Kedua, perlu diketahui bahwa waktu shalat di Indonesia kurang lebih 4 (empat) jam lebih dulu dari Saudi Arabia, sementara Iduladha di Indonesia lebih lambat. Termasuk harus diketahui, waktu perhitungan waktu untuk shalat yaitu berbasis pergerakan matahari yang terbit dari timur, dan untuk shaum dan Iduladha berbasis pergerakan bulan yang muncul dari barat. Ketiga, saat ini yang menjadi pegangan paham sistem perhitungan tanggal dan bulan hijriyah di Indonesia, baik itu pendekatan Wujudul Hilal maupun Rukyat, salah satu syaratnya harus terjadi ijtimak (konjungsi), yaitu bertemunya 3 (tiga) benda langit; bulan, matahari dan bumi dalam satu garis lurus.
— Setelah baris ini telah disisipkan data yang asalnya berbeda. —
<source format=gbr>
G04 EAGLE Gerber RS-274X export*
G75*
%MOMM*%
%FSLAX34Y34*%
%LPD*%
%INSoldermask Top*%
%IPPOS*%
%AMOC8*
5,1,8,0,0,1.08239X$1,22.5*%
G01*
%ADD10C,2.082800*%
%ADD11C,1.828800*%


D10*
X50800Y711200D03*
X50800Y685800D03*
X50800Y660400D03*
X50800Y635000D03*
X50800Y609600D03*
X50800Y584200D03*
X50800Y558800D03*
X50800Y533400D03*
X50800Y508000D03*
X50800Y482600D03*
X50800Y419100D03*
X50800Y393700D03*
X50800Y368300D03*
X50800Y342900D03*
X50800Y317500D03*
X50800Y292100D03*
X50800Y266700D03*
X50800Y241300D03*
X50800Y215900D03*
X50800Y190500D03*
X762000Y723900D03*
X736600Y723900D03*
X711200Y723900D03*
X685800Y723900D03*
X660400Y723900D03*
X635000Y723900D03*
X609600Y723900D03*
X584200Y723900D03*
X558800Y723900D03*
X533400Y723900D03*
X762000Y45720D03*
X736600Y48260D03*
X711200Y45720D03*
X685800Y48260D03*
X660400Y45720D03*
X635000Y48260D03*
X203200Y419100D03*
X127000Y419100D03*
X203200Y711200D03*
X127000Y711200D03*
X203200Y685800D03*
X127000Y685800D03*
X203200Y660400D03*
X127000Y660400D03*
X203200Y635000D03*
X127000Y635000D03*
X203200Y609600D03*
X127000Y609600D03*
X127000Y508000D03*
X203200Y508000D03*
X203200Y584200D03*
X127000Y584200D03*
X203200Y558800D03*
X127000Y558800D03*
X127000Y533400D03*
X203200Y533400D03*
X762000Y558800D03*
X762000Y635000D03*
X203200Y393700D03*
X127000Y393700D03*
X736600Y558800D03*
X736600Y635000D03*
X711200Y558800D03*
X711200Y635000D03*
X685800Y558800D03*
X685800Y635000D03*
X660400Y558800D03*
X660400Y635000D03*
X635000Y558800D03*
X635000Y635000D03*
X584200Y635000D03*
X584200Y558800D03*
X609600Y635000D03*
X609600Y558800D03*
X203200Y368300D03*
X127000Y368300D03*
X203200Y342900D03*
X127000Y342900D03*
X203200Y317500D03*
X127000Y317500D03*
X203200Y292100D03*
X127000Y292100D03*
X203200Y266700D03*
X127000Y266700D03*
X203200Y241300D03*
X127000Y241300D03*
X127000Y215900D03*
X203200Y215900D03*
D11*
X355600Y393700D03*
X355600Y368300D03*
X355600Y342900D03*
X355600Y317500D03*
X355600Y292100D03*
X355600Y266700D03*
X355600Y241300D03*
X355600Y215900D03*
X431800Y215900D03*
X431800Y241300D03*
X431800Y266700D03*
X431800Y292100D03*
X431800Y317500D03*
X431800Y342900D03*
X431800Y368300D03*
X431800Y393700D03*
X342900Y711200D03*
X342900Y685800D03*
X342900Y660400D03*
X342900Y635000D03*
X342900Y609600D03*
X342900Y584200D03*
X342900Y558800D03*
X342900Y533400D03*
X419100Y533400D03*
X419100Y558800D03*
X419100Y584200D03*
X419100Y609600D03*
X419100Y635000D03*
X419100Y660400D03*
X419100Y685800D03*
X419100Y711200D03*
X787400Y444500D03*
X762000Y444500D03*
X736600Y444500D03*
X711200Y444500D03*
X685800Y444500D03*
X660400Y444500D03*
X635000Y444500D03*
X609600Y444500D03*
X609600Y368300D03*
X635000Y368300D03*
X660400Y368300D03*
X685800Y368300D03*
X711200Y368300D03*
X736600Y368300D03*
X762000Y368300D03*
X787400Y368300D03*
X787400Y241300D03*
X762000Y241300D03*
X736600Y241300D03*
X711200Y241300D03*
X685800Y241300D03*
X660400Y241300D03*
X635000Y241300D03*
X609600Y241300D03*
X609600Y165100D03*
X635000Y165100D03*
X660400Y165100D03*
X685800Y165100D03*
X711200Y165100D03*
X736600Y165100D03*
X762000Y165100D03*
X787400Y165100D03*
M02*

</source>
Keempat, karena patokannya ijtimak (konjungsi) sebagai dasar melihat posisi hilal apakah sudah masuk pada posisi di atas ufuk atau masih dibawah ufuk. Jika masih di bawah ufuk belum masuk awal bulan, begitu teori Wujudul Hilal. Termasuk visibiltas hilal dengan derjat ketinggian yang berbeda. Sekarang studi kasus Idul Adha tahun 1445 Hijriyah terjadi perbedaan Saudi Arabia dengan Indonesia, hal ini dikarenakan ada beberpa prinsip diatas yaitu terjadinya pergerakan bulan, dimana menurut perhitungan atas dasar astronomis saat ijtimak (konjungsi), posisi hilal di kota Jeddah-Saudi Arabia sudah diatas ufuk +1°11’32”, dalam teori WH hal itu sudah masuk awal bulan, sehingga pada tanggal 7 Juni 2024 sudah masuk tanggal 1 Dzulhijah 1445 Hijriyah. Sementara di Indonesia diwaktu yang sama saat ijtimak, di Yogjkarta-Indonesia posisinya -3° 32′ 39″ . Karena minus tiga derajat, kriteria WH menegaskan hilal masih dibawah ufuk, sehingga baru tanggal 8 Juni 2024 mulai tanggal 1 Dzulhijah 1445 Hijriyah.
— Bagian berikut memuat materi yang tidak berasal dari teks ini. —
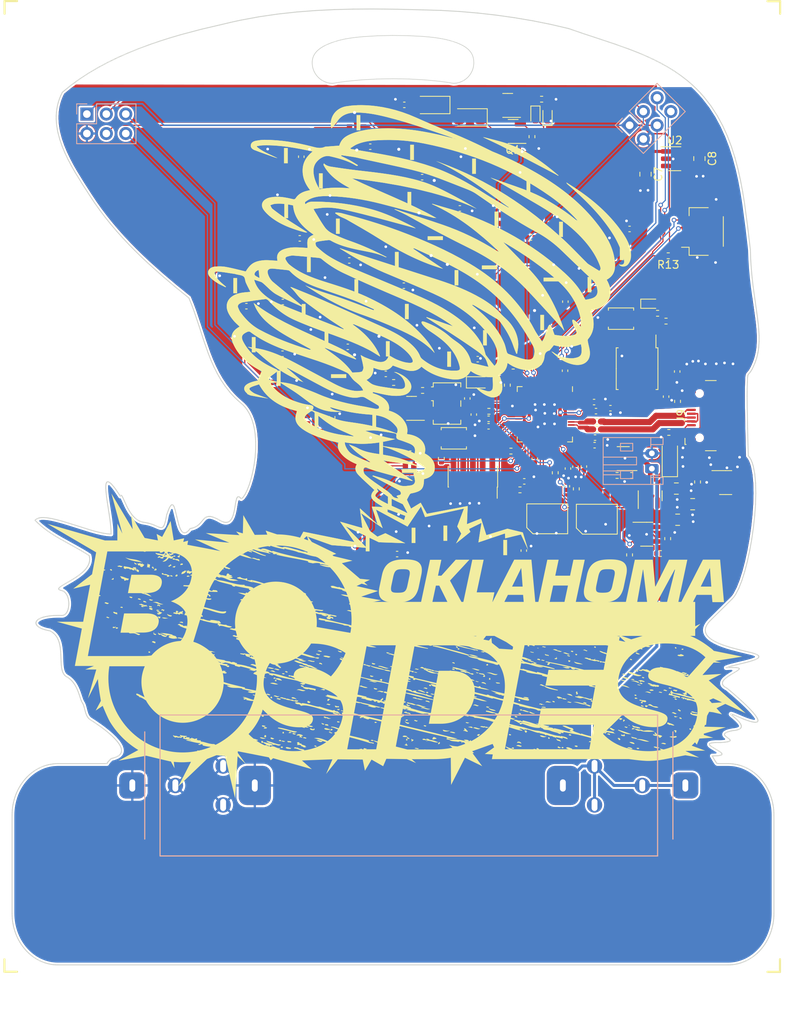
<source format=kicad_pcb>
(kicad_pcb (version 20221018) (generator pcbnew)

  (general
    (thickness 1.6)
  )

  (paper "A4")
  (layers
    (0 "F.Cu" signal)
    (31 "B.Cu" signal)
    (32 "B.Adhes" user "B.Adhesive")
    (33 "F.Adhes" user "F.Adhesive")
    (34 "B.Paste" user)
    (35 "F.Paste" user)
    (36 "B.SilkS" user "B.Silkscreen")
    (37 "F.SilkS" user "F.Silkscreen")
    (38 "B.Mask" user)
    (39 "F.Mask" user)
    (40 "Dwgs.User" user "User.Drawings")
    (41 "Cmts.User" user "User.Comments")
    (42 "Eco1.User" user "User.Eco1")
    (43 "Eco2.User" user "User.Eco2")
    (44 "Edge.Cuts" user)
    (45 "Margin" user)
    (46 "B.CrtYd" user "B.Courtyard")
    (47 "F.CrtYd" user "F.Courtyard")
    (48 "B.Fab" user)
    (49 "F.Fab" user)
  )

  (setup
    (stackup
      (layer "F.SilkS" (type "Top Silk Screen"))
      (layer "F.Paste" (type "Top Solder Paste"))
      (layer "F.Mask" (type "Top Solder Mask") (thickness 0.01))
      (layer "F.Cu" (type "copper") (thickness 0.035))
      (layer "dielectric 1" (type "core") (thickness 1.51) (material "FR4") (epsilon_r 4.5) (loss_tangent 0.02))
      (layer "B.Cu" (type "copper") (thickness 0.035))
      (layer "B.Mask" (type "Bottom Solder Mask") (thickness 0.01))
      (layer "B.Paste" (type "Bottom Solder Paste"))
      (layer "B.SilkS" (type "Bottom Silk Screen"))
      (copper_finish "None")
      (dielectric_constraints no)
    )
    (pad_to_mask_clearance 0)
    (pcbplotparams
      (layerselection 0x00010fc_ffffffff)
      (plot_on_all_layers_selection 0x0000000_00000000)
      (disableapertmacros false)
      (usegerberextensions false)
      (usegerberattributes true)
      (usegerberadvancedattributes true)
      (creategerberjobfile true)
      (dashed_line_dash_ratio 12.000000)
      (dashed_line_gap_ratio 3.000000)
      (svgprecision 4)
      (plotframeref false)
      (viasonmask false)
      (mode 1)
      (useauxorigin false)
      (hpglpennumber 1)
      (hpglpenspeed 20)
      (hpglpendiameter 15.000000)
      (dxfpolygonmode true)
      (dxfimperialunits true)
      (dxfusepcbnewfont true)
      (psnegative false)
      (psa4output false)
      (plotreference false)
      (plotvalue false)
      (plotinvisibletext false)
      (sketchpadsonfab false)
      (subtractmaskfromsilk true)
      (outputformat 1)
      (mirror false)
      (drillshape 0)
      (scaleselection 1)
      (outputdirectory "Gerber/")
    )
  )

  (net 0 "")
  (net 1 "+1V2")
  (net 2 "/Battery_VIN")
  (net 3 "GND")
  (net 4 "Net-(D2-K)")
  (net 5 "Net-(C42-Pad2)")
  (net 6 "Net-(D1-A)")
  (net 7 "/VBAT")
  (net 8 "/D13")
  (net 9 "/D9")
  (net 10 "/D11")
  (net 11 "Net-(D5-DOUT)")
  (net 12 "Net-(J9-CC1)")
  (net 13 "/D+")
  (net 14 "/D-")
  (net 15 "unconnected-(J9-SBU1-PadA8)")
  (net 16 "Net-(J9-CC2)")
  (net 17 "unconnected-(J9-SBU2-PadB8)")
  (net 18 "/USB_D+")
  (net 19 "/USB_D-")
  (net 20 "Net-(U7-PROG)")
  (net 21 "/CS{slash}MISO_0")
  (net 22 "/D10")
  (net 23 "/GPIO0")
  (net 24 "/GPIO1")
  (net 25 "/GPIO2")
  (net 26 "/GPIO3")
  (net 27 "/GPIO4")
  (net 28 "/CS{slash}MISO_1")
  (net 29 "/D12")
  (net 30 "/D25")
  (net 31 "Net-(D6-DOUT)")
  (net 32 "/DIO")
  (net 33 "/SPI_CS")
  (net 34 "/LED_VIN")
  (net 35 "/D24")
  (net 36 "/XIN")
  (net 37 "/XOUT")
  (net 38 "Net-(D7-DOUT)")
  (net 39 "/SWCLK")
  (net 40 "/SWD")
  (net 41 "/RESET")
  (net 42 "/GPIO5")
  (net 43 "/GPIO20")
  (net 44 "/GPIO14")
  (net 45 "/GPIO15")
  (net 46 "/GPIO23")
  (net 47 "/GPIO17")
  (net 48 "/GPIO22")
  (net 49 "/A0")
  (net 50 "/A1")
  (net 51 "/A2")
  (net 52 "/A3")
  (net 53 "/SD3")
  (net 54 "/spi_clk")
  (net 55 "/SD0")
  (net 56 "/SD2")
  (net 57 "/SD1")
  (net 58 "/V_USB")
  (net 59 "Net-(D10-DIN)")
  (net 60 "Net-(D10-DOUT)")
  (net 61 "Net-(D11-DOUT)")
  (net 62 "Net-(D12-DOUT)")
  (net 63 "Net-(D14-DOUT)")
  (net 64 "Net-(D15-DOUT)")
  (net 65 "Net-(D16-DOUT)")
  (net 66 "Net-(D17-DOUT)")
  (net 67 "Net-(D18-DOUT)")
  (net 68 "Net-(D19-DOUT)")
  (net 69 "Net-(D20-DOUT)")
  (net 70 "Net-(D22-DOUT)")
  (net 71 "Net-(D23-DOUT)")
  (net 72 "Net-(D24-DOUT)")
  (net 73 "Net-(D25-DOUT)")
  (net 74 "Net-(D26-DOUT)")
  (net 75 "Net-(D27-DOUT)")
  (net 76 "Net-(D28-DOUT)")
  (net 77 "Net-(D30-DOUT)")
  (net 78 "Net-(D31-DOUT)")
  (net 79 "Net-(D32-DOUT)")
  (net 80 "Net-(D33-DOUT)")
  (net 81 "Net-(D34-DOUT)")
  (net 82 "Net-(D35-DOUT)")
  (net 83 "Net-(D36-DOUT)")
  (net 84 "Net-(D39-DOUT)")
  (net 85 "Net-(D40-DOUT)")
  (net 86 "Net-(D41-DOUT)")
  (net 87 "Net-(D42-DOUT)")
  (net 88 "Net-(D43-DOUT)")
  (net 89 "Net-(D44-DOUT)")
  (net 90 "Net-(D45-DOUT)")
  (net 91 "unconnected-(D46-DOUT-Pad2)")
  (net 92 "unconnected-(J13-Pin_6-Pad6)")
  (net 93 "unconnected-(J13-Pin_8-Pad8)")
  (net 94 "Net-(R15-Pad2)")
  (net 95 "/DIO_3")
  (net 96 "/DIO_4")
  (net 97 "/DIO_2")
  (net 98 "/DIO_1")
  (net 99 "Net-(LD1-C)")
  (net 100 "Net-(LD2-C)")
  (net 101 "/GPIO21")
  (net 102 "+3.3V")
  (net 103 "Net-(U4-EN)")
  (net 104 "unconnected-(U4-NC-Pad4)")
  (net 105 "Net-(D3-K)")
  (net 106 "Net-(D3-A)")
  (net 107 "/GPIO16")
  (net 108 "/D6")
  (net 109 "Net-(U3-USB_DP)")
  (net 110 "Net-(U3-USB_DM)")
  (net 111 "Net-(U1-Vs)")
  (net 112 "Net-(U9-Vs)")
  (net 113 "Net-(Q1-E)")
  (net 114 "Net-(Q3-E)")
  (net 115 "/SAO_VIN")
  (net 116 "unconnected-(U2-NC-Pad4)")
  (net 117 "/GPIO19")
  (net 118 "/D4")

  (footprint "footprints:WS2812-2020" (layer "F.Cu") (at 95.64 44.87))

  (footprint "footprints:WS2812-2020" (layer "F.Cu") (at 122.1 58.79))

  (footprint "Resistor_SMD:R_0402_1005Metric" (layer "F.Cu") (at 104.27 79.82 180))

  (footprint "footprints:WS2812-2020" (layer "F.Cu") (at 107.485 75.74))

  (footprint "Resistor_SMD:R_0402_1005Metric" (layer "F.Cu") (at 116.1 76.65))

  (footprint "Connector_JST:JST_SH_SM04B-SRSS-TB_1x04-1MP_P1.00mm_Horizontal" (layer "F.Cu") (at 140.87 59.07 90))

  (footprint "footprints:WS2812-2020" (layer "F.Cu") (at 108.445 65.11))

  (footprint "footprints:WS2812-2020" (layer "F.Cu") (at 102.57 90.58 90))

  (footprint "Diode_SMD:D_SOD-523" (layer "F.Cu") (at 134.03 68.5))

  (footprint "Capacitor_SMD:C_0805_2012Metric" (layer "F.Cu") (at 133.39 51.59 -90))

  (footprint "Badge:IRM-H638TTR2" (layer "F.Cu") (at 125.47 96.63 180))

  (footprint "LED_SMD:LED_1206_3216Metric" (layer "F.Cu") (at 105.56 42.56 180))

  (footprint "Capacitor_SMD:C_0402_1005Metric" (layer "F.Cu") (at 86.01 68.27 180))

  (footprint "footprints:WS2812-2020" (layer "F.Cu") (at 106.99 98.46))

  (footprint "footprints:WS2812-2020" (layer "F.Cu") (at 79.54 66.14))

  (footprint "Capacitor_SMD:C_0402_1005Metric" (layer "F.Cu") (at 123.12 92.33 90))

  (footprint "Resistor_SMD:R_0402_1005Metric" (layer "F.Cu") (at 131.59 90.92 180))

  (footprint "Oscillator:Oscillator_SMD_TXC_7C-4Pin_5.0x3.2mm" (layer "F.Cu") (at 107.46 81.53 -90))

  (footprint "LED_SMD:LED_1206_3216Metric" (layer "F.Cu") (at 110.43 44.18 180))

  (footprint "Capacitor_SMD:C_0402_1005Metric" (layer "F.Cu") (at 125.34 89.75 -90))

  (footprint "footprints:WS2812-2020" (layer "F.Cu") (at 102.46 69.52 180))

  (footprint "footprints:WS2812-2020" (layer "F.Cu") (at 91.46 72.91))

  (footprint "footprints:WS2812-2020" (layer "F.Cu") (at 112.165 72.95))

  (footprint "Button_Switch_SMD:SW_SPST_B3U-1000P" (layer "F.Cu") (at 130.19 70.45))

  (footprint "Capacitor_SMD:C_0402_1005Metric" (layer "F.Cu") (at 97.43 48 180))

  (footprint "Capacitor_SMD:C_0402_1005Metric" (layer "F.Cu") (at 102.66 88.08))

  (footprint "footprints:WS2812-2020" (layer "F.Cu") (at 93.3 78.2 90))

  (footprint "footprints:WS2812-2020" (layer "F.Cu") (at 130.035 61.81))

  (footprint "footprints:WS2812-2020" (layer "F.Cu") (at 86.2 56.34))

  (footprint "Diode_SMD:D_SOD-523" (layer "F.Cu") (at 119.01 43.95 -90))

  (footprint "Capacitor_SMD:C_0402_1005Metric" (layer "F.Cu") (at 126.74 86.97))

  (footprint "footprints:WS2812-2020" (layer "F.Cu") (at 86.16 49.17))

  (footprint "footprints:WS2812-2020" (layer "F.Cu") (at 88.98 69.53 180))

  (footprint "NetTie:NetTie-2_SMD_Pad0.5mm" (layer "F.Cu") (at 125.28 84.02))

  (footprint "Capacitor_SMD:C_0402_1005Metric" (layer "F.Cu") (at 112.89 84.5 180))

  (footprint "Package_TO_SOT_SMD:SOT-23" (layer "F.Cu") (at 115.39 42.61 180))

  (footprint "Resistor_SMD:R_0402_1005Metric" (layer "F.Cu") (at 131.31 101.29 90))

  (footprint "Package_TO_SOT_SMD:SOT-23-5" (layer "F.Cu") (at 137.21 49.57))

  (footprint "Package_TO_SOT_SMD:SOT-23" (layer "F.Cu") (at 134 93.57 90))

  (footprint "Capacitor_SMD:C_0402_1005Metric" (layer "F.Cu") (at 131.31 58.74 180))

  (footprint "footprints:WS2812-2020" (layer "F.Cu") (at 102.64 48.74))

  (footprint "footprints:WS2812-2020" (layer "F.Cu") (at 90.155 83.64))

  (footprint "Badge:IRM-H638TTR2" (layer "F.Cu") (at 118.99 96.58 180))

  (footprint "footprints:WS2812-2020" (layer "F.Cu") (at 125.82 66.01))

  (footprint "Resistor_SMD:R_0402_1005Metric" (layer "F.Cu") (at 112.9325 82.5425 180))

  (footprint "footprints:WS2812-2020" (layer "F.Cu") (at 102.79 54.9 180))

  (footprint "Resistor_SMD:R_0402_1005Metric" (layer "F.Cu") (at 118.38 76.17 -90))

  (footprint "Capacitor_SMD:C_0805_2012Metric" (layer "F.Cu") (at 140.43 49.55 -90))

  (footprint "Resistor_SMD:R_0402_1005Metric" (layer "F.Cu") (at 115.34 79.13 -90))

  (footprint "footprints:WS2812-2020" (layer "F.Cu") (at 85.7225 78.22 180))

  (footprint "LED_SMD:LED_0603_1608Metric_Pad1.05x0.95mm_HandSolder" (layer "F.Cu") (at 111.65 78.77))

  (footprint "Capacitor_SMD:C_0402_1005Metric" (layer "F.Cu") (at 112.8925 83.5225 180))

  (footprint "Connector_PinSocket_1.27mm:PinSocket_2x05_P1.27mm_Vertical_SMD" (layer "F.Cu") (at 110.84 91.11 -90))

  (footprint "Resistor_SMD:R_0402_1005Metric" (layer "F.Cu") (at 100.49 78.78 180))

  (footprint "footprints:WS2812-2020" (layer "F.Cu") (at 91.225 52.47 180))

  (footprint "Package_TO_SOT_SMD:TSOT-23-5" (layer "F.Cu")
    (tstamp 66fcba4a-2e30-48a1-9611-26df24f80bca)
    (at 133.55 98.59)
    (descr "TSOT, 5 Pin (https://www.jedec.org/sites/default/files/docs/MO-193D.pdf variant AB), generated with kicad-footprint-generator ipc_gullwing_generator.py")
    (tags "TSOT TO_SOT_SMD")
    (property "Alternate Part Number 1" "AP22814BW5-7")
    (property "LCSC" "C3001659")
    (property "Sheetfile" "B-Sides 2024.kicad_sch")
    (property "Sheetname" "")
    (property "ki_description" "3A, Discharge, Active High EN, TSOT-23-5")
    (property "ki_keywords" "Power Switch")
    (property "price" "0.5")
    (path "/c442170c-4a92-498a-9d74-c9adfaf1d197")
    (attr smd)
    (fp_text reference "U10" (at 0 -2.4) (layer "F.SilkS") hide
        (effects (font (size 1 1) (thickness 0.15)))
      (tstamp c962d898-7443-4775-83c7-095dca062f9b)
    )
    (fp_text value "RT9742AGJ5F" (at 0 2.4) (layer "F.SilkS") hide
        (effects (font (size 1 1) (thickness 0.15)))
      (tstamp 72c489e4-fbdc-4d33-a0ad-a7c2ef77fe85)
    )
    (fp_text user "${REFERENCE}" (at 0 0) (layer "B.SilkS") hide
        (effects (font (size 0.4 0.4) (thickness 0.06)))
      (tstamp ff4c26af-476c-4b4f-aa45-ba410b62abdb)
    )
    (fp_line (start 0 -1.56) (end -1.8 -1.56)
      (stroke (width 0.12) (type solid)) (layer "F.SilkS") (tstamp 3495544f-6d34-4bf7-a822-1c7e32430fcd))
    (fp_line (start 0 -1.56) (end 0.8 -1.56)
      (stroke (width 0.12) (type solid)) (layer "F.SilkS") (tstamp ef2296fb-6b00-42a4-ab08-257323e9ca97))
    (fp_line (start 0 1.56) (end -0.8 1.56)
      (stroke (width 0.12) (type solid)) (layer "F.SilkS") (tstamp c4644741-7412-40bc-a10f-e300b62657ea))
    (fp_line (start 0 1.56) (end 0.8 1.56)
      (stroke (width 0.12) (type solid)) (layer "F.SilkS") (tstamp b30223cc-5755-4da7-9a6b-a02c0bbf1e9b))
    (fp_line (start -2.05 -1.7) (end -2.05 1.7)
      (stroke (width 0.05) (type solid)) (layer "F.CrtYd") (tstamp e77d957d-ea3a-44ab-9e53-9f877c7b12a1))
    (fp_line (start -2.05 1.7) (end 2.05 1.7)
      (stroke (width 0.05) (type solid)) (layer "F.CrtYd") (tstamp a645a739-3e7c-42aa-b882-09206db85372))
    (fp_line (start 2.05 -1.7) (end -2.05 -1.7)
      (stroke (width 0.05) (type solid)) (layer "F.CrtYd") (tstamp 0d883570-ad00-4b98-82d9
... [3771192 chars truncated]
</source>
Yang menjadi pertanyaan dan heran, kenapa Saudi Arabia selama ini menggunakan pendekatan Rukyat, di kasus Iduladha tahun ini dengan ketinggian Hilal posisi pada +1° 11’32” relatif secara antronomis tidak dapat dirukyat, namun untuk Idul Adha tahun ini kemungkinan keputusannya menggunakan alasan dan dasar yang lain yaitu “Sepanjang ada seseorang yang mengaku melihat hilal (bulan) dan bersedia diambil sumpah, maka keputusan itu yang menjadi ketetapan Saudi Arabia sebagai keputusan akhir yang harus dijalankan. Sementara di Indonesia, resmi Kementerian Agama RI kriterianya bersepakat dengan kriteria MABIMS beberapa negara Asean, adapun ketinggian hilal di atas ufuk +3°.
Dalam waktu dekat, Muhammadiyah berupaya keras untuk mewujudkan ummatan wahidan dalam konteks kalender hijriyah. Insyaallah, sependek yang diketahui bahwa Muhammadiyah tahun yang akan datang akan memulai menggunakan pendekatan kalender hijriyah global dimana, dasar dan pijakannya akan membuat rumusan kalender hijriyah yang berlaku untuk semua umat muslim diseluruh dunia. Hal ini, salah satu komitmen Muhammadiyah menjalankan amanah kongres tingkat Internasional dan peduli terhadap kesatuan dan persatuan umat Islam didunia, semoga dalam implementasinya diberikan jalan kebaikan dan keberkahan untuk umat Islam di Indonsia dan masyarakat muslim didunia. Wallahu’alam.